"Partai Demokrat berada dalam satu barisan dengan Presiden Prabowo Subianto dalam menyikapi sistem pemilihan kepala daerah," kata Herman kepada wartawan, Selasa.
Baca juga: Berubahnya Sikap Demokrat: Dulu Tolak Kepala Daerah Dipilih via DPRD sampai Walk Out, Kini Dukung
Herman menjelaskan, sikap ini berangkat dari ketentuan Undang-Undang Dasar 1945 yang memberikan kewenangan kepada negara untuk mengatur mekanisme Pilkada melalui undang-undang (UU).
"Karena itu, baik pemilihan langsung maupun melalui DPRD merupakan pilihan yang sah dalam sistem demokrasi Indonesia," ujarnya.
Ia menilai, wacana Pilkada melalui DPRD harus dipertimbangkan secara serius dalam rangka efektivitas pemerintahan daerah.
"Demokrat memandang pemilihan kepala daerah oleh DPRD sebagai salah satu opsi yang patut dipertimbangkan secara serius, khususnya dalam rangka memperkuat efektivitas pemerintahan daerah, meningkatkan kualitas kepemimpinan, serta menjaga stabilitas politik dan persatuan nasional," ucap Herman.
Namun, Herman menegaskan bahwa pembahasan mengenai sistem Pilkada harus dilakukan secara terbuka, demokratis, dan melibatkan partisipasi publik.
Hal tersebut, kata dia, agar setiap keputusan yang diambil tetap mencerminkan kehendak rakyat dan semangat demokrasi.
"Bagi Partai Demokrat, prinsipnya jelas: apa pun mekanisme yang dipilih, demokrasi harus tetap hidup, suara rakyat harus tetap dihormati, dan persatuan nasional harus senantiasa dijaga sebagai fondasi utama kehidupan berbangsa dan bernegara," imbuh Herman.
Jubir Bantah Ada Tekanan
Sementara itu, Koordinator Juru Bicara Partai Demokrat, Herzaky Mahendra Putra membantah bahwa ada tekanan sehingga partainya mendukung Pilkada lewat DPRD.
Adapun dugaan adanya tekanan itu disampaikan oleh pengamat politik sekaligus Direktur Lingkar Madani Indonesia, Ray Rangkuti.
Herzaky mengatakan Demokrat saat ini berada di barisan yang sama dengan Presiden Prabowo Subianto dalam menyikapi Pilkada.
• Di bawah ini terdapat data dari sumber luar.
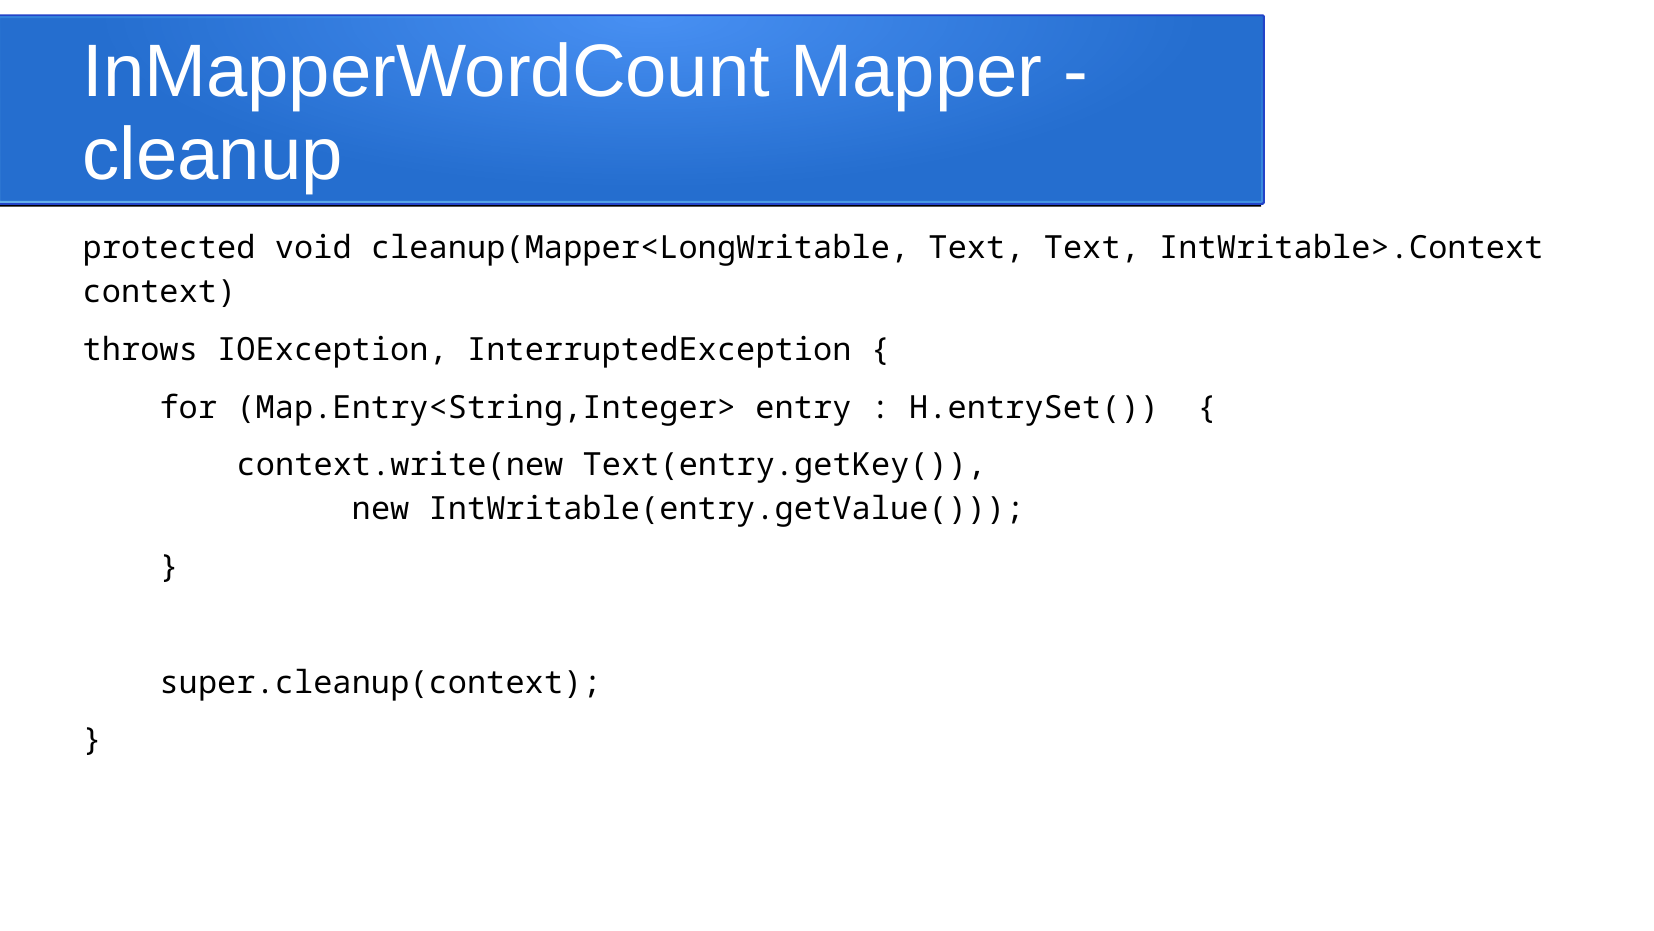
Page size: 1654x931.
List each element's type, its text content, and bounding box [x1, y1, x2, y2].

list protected void cleanup(Mapper<LongWritable, Text, Text, IntWritable>.Context context) throws IOException, InterruptedException { for (Map.Entry<String,Integer> entry : H.entrySet()) { context.write(new Text(entry.getKey()), new IntWritable(entry.getValue())); } super.cleanup(context); } [82, 224, 1571, 764]
title InMapperWordCount Mapper - cleanup [82, 29, 1235, 196]
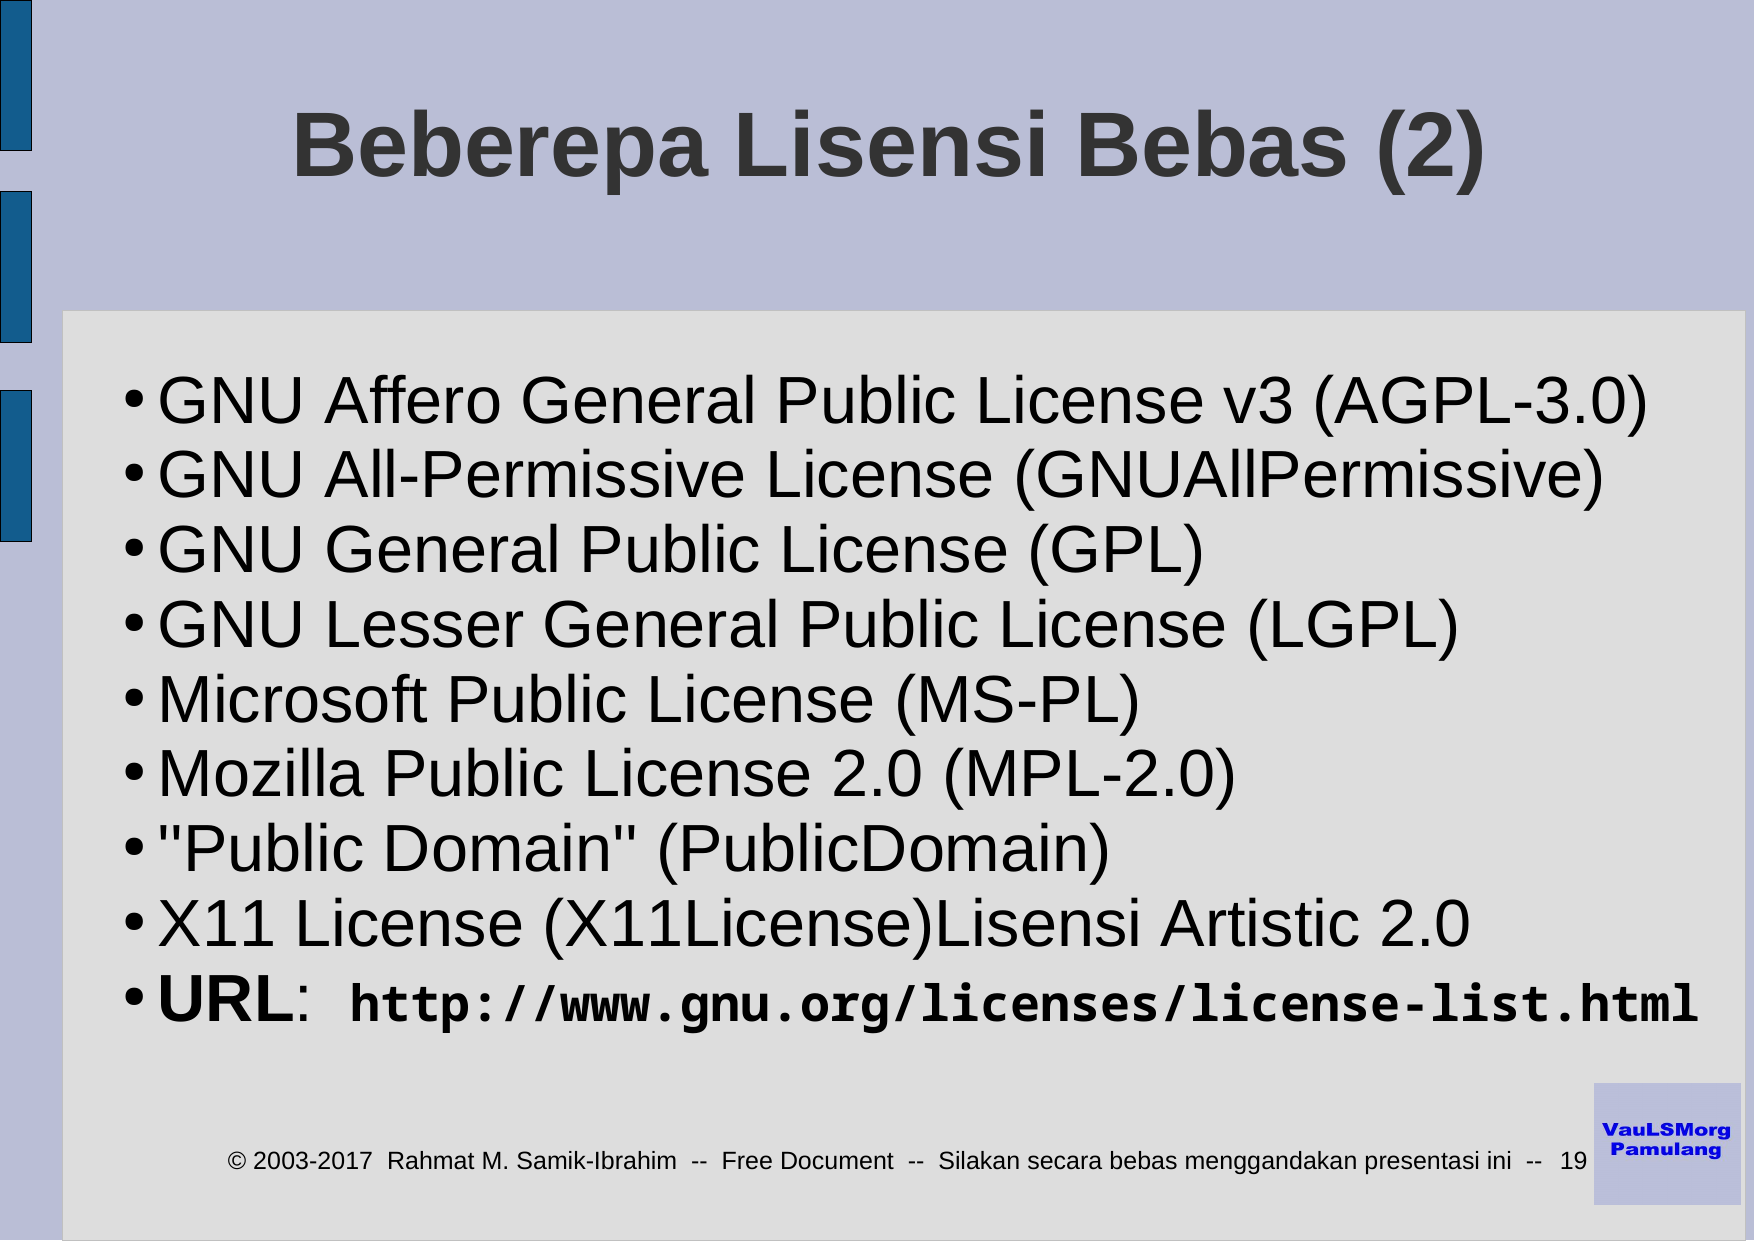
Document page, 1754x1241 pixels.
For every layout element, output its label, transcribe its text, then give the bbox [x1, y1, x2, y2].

list GNU Affero General Public License v3 (AGPL-3.0) GNU All-Permissive License (GNUAllPermissive) GNU General Public License (GPL) GNU Lesser General Public License (LGPL) Microsoft Public License (MS-PL) Mozilla Public License 2.0 (MPL-2.0) ''Public Domain'' (PublicDomain) X11 License (X11License)Lisensi Artistic 2.0 URL: http://www.gnu.org/licenses/license-list.html [0, 287, 1754, 1195]
picture [1594, 1195, 1741, 1205]
title Beberepa Lisensi Bebas (2) [55, 73, 1725, 217]
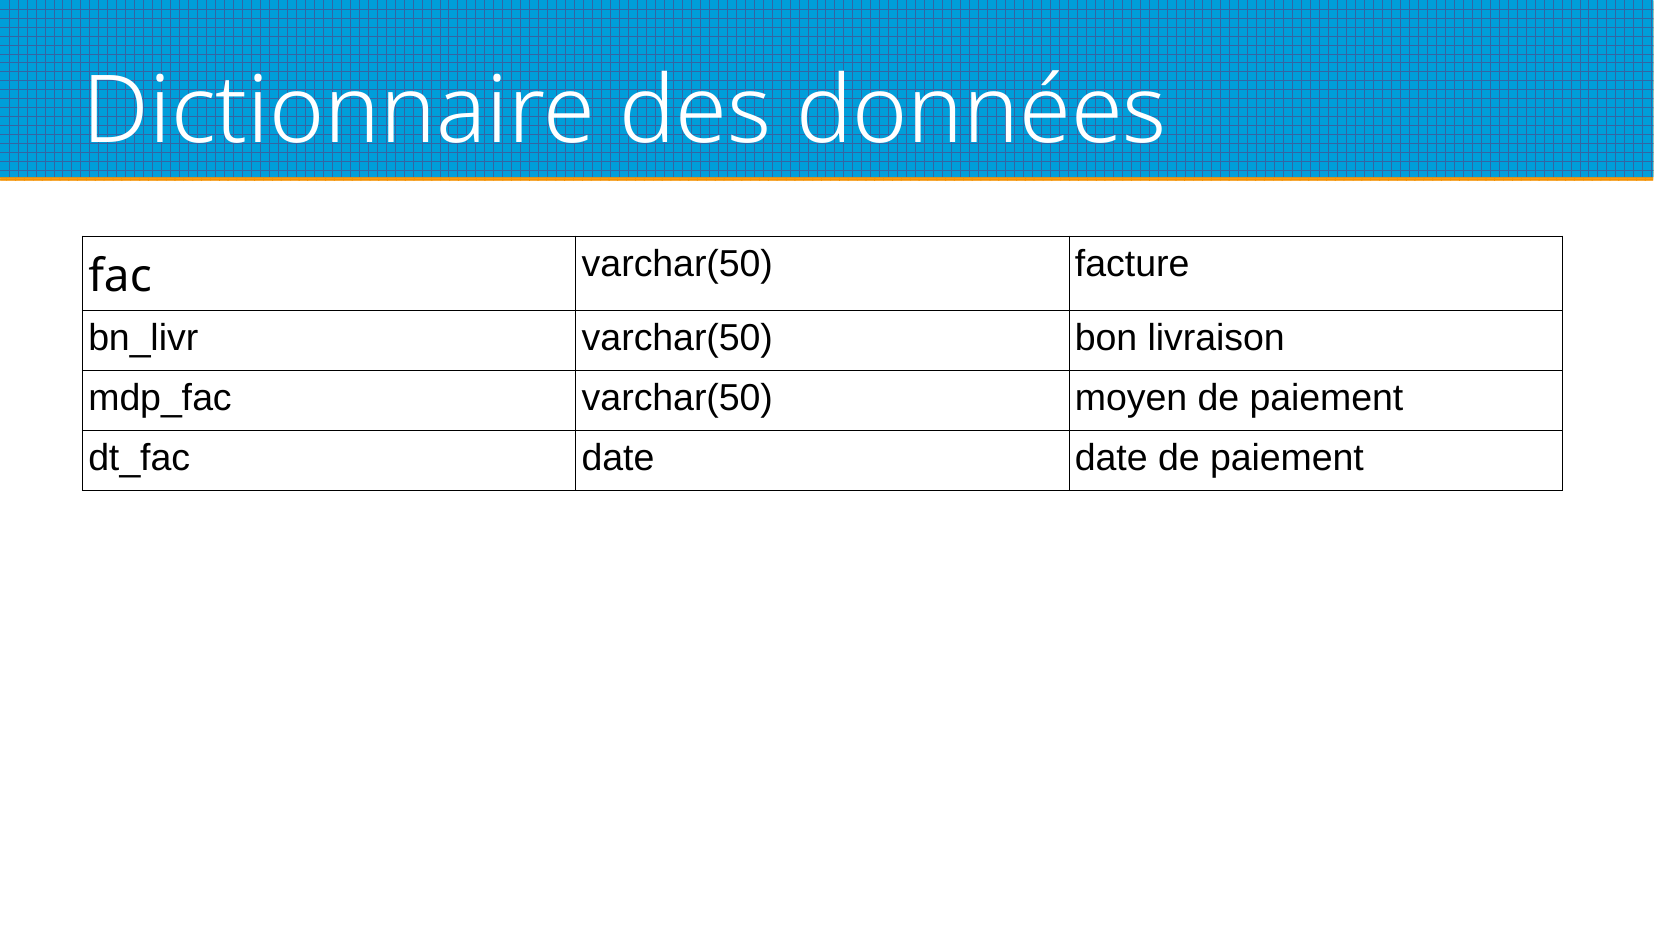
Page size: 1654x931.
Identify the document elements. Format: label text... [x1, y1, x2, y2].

table_cell bon livraison [1070, 311, 1562, 370]
table_header facture [1070, 237, 1562, 310]
table_cell dt_fac [83, 431, 575, 490]
table_header fac [83, 237, 575, 310]
title Dictionnaire des données [82, 14, 1571, 171]
table_cell varchar(50) [576, 371, 1069, 430]
table_cell date [576, 431, 1069, 490]
table_header varchar(50) [576, 237, 1069, 310]
table_cell varchar(50) [576, 311, 1069, 370]
table_cell moyen de paiement [1070, 371, 1562, 430]
table_cell bn_livr [83, 311, 575, 370]
table_cell date de paiement [1070, 431, 1562, 490]
table_cell mdp_fac [83, 371, 575, 430]
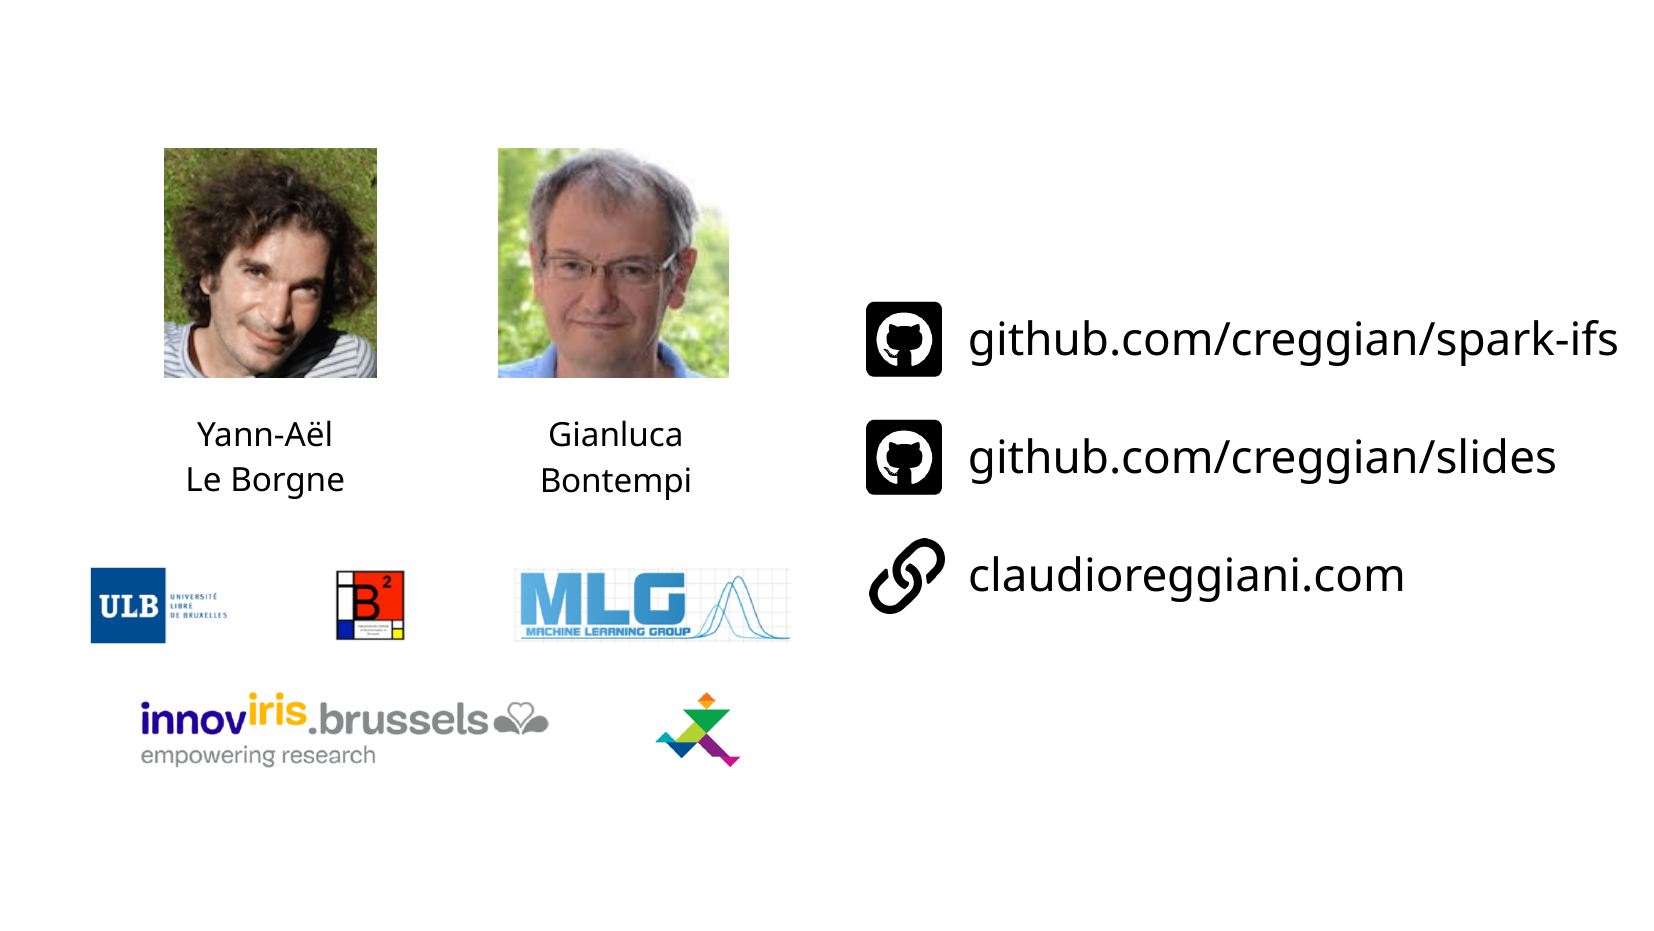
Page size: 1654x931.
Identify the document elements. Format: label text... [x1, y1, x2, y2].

text_box Yann-Aël Le Borgne [170, 403, 342, 501]
picture [88, 565, 792, 770]
picture [164, 148, 377, 378]
text_box Gianluca Bontempi [524, 403, 694, 501]
text_box github.com/creggian/spark-ifs [953, 299, 1570, 370]
picture [869, 538, 945, 614]
text_box github.com/creggian/slides [953, 417, 1513, 488]
picture [498, 148, 729, 378]
picture [866, 296, 942, 382]
picture [866, 414, 942, 500]
text_box claudioreggiani.com [953, 535, 1366, 606]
Menurut dia, Pilkada secara tidak langsung tetaplah sah.
“Ini berangkatnya dari UUD 1945 yang memberikan kewenangan kepada negara untuk mekanisme pemilihan kepala daerah melalui UU. Karena itu, mau pemilihan langsung maupun tidak langsung yang melalui DPRD merupakan pilihan yang sah dalam demokrasi Indonesia,” ujar Herzaky dalam acara Kompas Petang di Kompas TV, Selasa, (6/1/2025).
Sikap Demokrat saat ini berbeda dengan sikapnya sekitar 12 tahun lalu. Pada tahun 2014 Ketua Umum Partai Demokrat sekaligus Presiden RI saat itu, Susilo Bambang Yudhoyono (SBY), memilih menerbitkan peraturan pemerintah pengganti undang-undang (Perppu) untuk mempertahankan Pilkada secara langsung.
Mengenai keputusan SBY saat itu, Herzaky mengatakan pada waktu itu sebagian besar masyarakat mendukung Pilkada langsung. Adapun saat ini situasinya sudah berbeda.
“Ketika itu, 85 persen masyarakat mendukung Pilkada langsung. Karena itu, Demokrat juga sangat responsif terhadap aspirasi ini,” kata Herzaky menjelaskan.